TextRank extract keywords implementation principle

TextRank under Google's PageRank algorithm inspired by the text in the right sentence for the design of weight algorithm, the goal is automatic summarization. It uses the principle of voting, so that each word to its neighbors (the term for window) vote in favor of the right to vote is weighted based on their votes. This is a "chicken or the egg" paradox, PageRank by way of convergence of iterative matrix solution to this paradox. TextRank is no exception:

PageRank calculation formula:

Diffusion of innovation curve

TextRank the formula:

Formal TextRank formula based on the formula of PageRank, introduced the concept of the right side of the value, on behalf of the similarity between two sentences .
Diffusion of innovation curve

But obviously I just want to calculate keyword, if a word as a sentence, then all of a sentence (word) composed of edge weights are 0 (no intersection, no similarity), the numerator and denominator of the weights w out about the algorithm degenerates to PageRank. So, here keyword extraction algorithm called PageRank is not excessive.

Java implementation

Take a look at test data

1
2
3
4
Programmers (English Programmer) is engaged in application development, maintenance professionals. 
Programmers generally divided into programmers and coders procedures, but both
boundaries are not very clear, especially in China. Software professionals is divided into junior
programmer, senior programmer, systems analyst and project manager of four categories.
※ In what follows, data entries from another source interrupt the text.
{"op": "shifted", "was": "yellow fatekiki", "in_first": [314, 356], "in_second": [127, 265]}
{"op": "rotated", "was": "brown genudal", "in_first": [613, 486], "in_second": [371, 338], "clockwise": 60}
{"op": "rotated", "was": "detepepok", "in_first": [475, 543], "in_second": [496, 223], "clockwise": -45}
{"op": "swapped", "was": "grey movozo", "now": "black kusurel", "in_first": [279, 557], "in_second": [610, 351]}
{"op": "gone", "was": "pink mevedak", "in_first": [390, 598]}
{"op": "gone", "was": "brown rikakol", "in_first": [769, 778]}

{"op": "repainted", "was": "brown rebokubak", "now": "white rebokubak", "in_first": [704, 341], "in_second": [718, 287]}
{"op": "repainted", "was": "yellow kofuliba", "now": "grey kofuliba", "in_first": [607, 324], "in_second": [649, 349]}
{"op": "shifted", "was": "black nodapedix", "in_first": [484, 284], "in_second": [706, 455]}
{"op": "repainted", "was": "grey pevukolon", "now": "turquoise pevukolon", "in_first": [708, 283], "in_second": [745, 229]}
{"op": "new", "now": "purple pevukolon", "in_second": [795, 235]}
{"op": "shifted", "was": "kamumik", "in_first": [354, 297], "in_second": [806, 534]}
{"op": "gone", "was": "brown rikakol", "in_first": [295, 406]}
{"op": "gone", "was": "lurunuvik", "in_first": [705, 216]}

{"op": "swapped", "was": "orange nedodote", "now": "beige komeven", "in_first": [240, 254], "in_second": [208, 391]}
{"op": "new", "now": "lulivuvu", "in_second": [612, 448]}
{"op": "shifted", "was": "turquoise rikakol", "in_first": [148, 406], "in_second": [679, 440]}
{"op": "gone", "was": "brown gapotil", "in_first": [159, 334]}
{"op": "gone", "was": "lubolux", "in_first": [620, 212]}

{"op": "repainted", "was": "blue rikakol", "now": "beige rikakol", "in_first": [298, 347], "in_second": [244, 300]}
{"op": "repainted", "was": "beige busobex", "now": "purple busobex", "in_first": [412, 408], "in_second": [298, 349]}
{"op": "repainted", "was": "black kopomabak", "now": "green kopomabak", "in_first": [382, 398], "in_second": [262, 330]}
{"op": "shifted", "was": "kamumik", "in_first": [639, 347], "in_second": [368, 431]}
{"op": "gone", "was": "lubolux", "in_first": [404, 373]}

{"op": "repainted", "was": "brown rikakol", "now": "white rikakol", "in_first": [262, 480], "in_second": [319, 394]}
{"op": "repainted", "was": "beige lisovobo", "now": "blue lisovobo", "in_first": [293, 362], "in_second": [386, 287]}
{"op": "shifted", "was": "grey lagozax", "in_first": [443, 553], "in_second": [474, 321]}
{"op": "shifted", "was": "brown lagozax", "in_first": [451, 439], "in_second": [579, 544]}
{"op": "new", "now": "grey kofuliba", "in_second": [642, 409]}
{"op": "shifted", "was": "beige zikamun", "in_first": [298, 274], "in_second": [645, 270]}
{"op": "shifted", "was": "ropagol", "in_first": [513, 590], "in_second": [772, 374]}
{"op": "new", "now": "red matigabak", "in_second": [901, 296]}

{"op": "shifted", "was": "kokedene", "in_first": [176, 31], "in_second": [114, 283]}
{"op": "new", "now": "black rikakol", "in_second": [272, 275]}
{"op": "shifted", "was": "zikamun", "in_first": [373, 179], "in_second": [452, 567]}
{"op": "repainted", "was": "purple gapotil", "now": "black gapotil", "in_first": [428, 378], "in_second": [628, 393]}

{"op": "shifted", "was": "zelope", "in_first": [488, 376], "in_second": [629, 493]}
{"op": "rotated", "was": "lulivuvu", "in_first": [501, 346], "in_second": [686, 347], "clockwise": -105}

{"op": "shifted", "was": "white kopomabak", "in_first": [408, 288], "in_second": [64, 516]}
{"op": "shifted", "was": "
I took out the Baidu Encyclopedia on the definition of "programmer" as a test case, it is clear that this definition should be the keyword "programmer" and "programmer" should be the highest score.

First word of this sentence, word here can make use of a variety of projects, such as HanLP word, derived word Results:

1
2
3
4
5
6
7
8
[Programmer / n, (, English / nz, programmer / en,) , a / v, in the / v, program / n, 
development / v,, / w, maintenance / v, a / uj, professional / n, person / n,. / w, general / a,
a / d, programmer / n, into / v, program / n, design / vn, personnel / n, and / c,
program / n, coding / n, personnel / n,, / w, but / c, both the / r, the / uj, limit / n,
and / c, not / d, is / d, clear / a,, / w, particularly / d, a / v, in / p, Chinese / ns,.
/ w, software / n, practitioners / b, art / n, into / v, the primary / b, programmer / n,, /
w, advanced / a, programmer / n,, / w, system / n, analyst / n, and / c, project / n,
the manager / n, four / m, large / a, type / q,. / w]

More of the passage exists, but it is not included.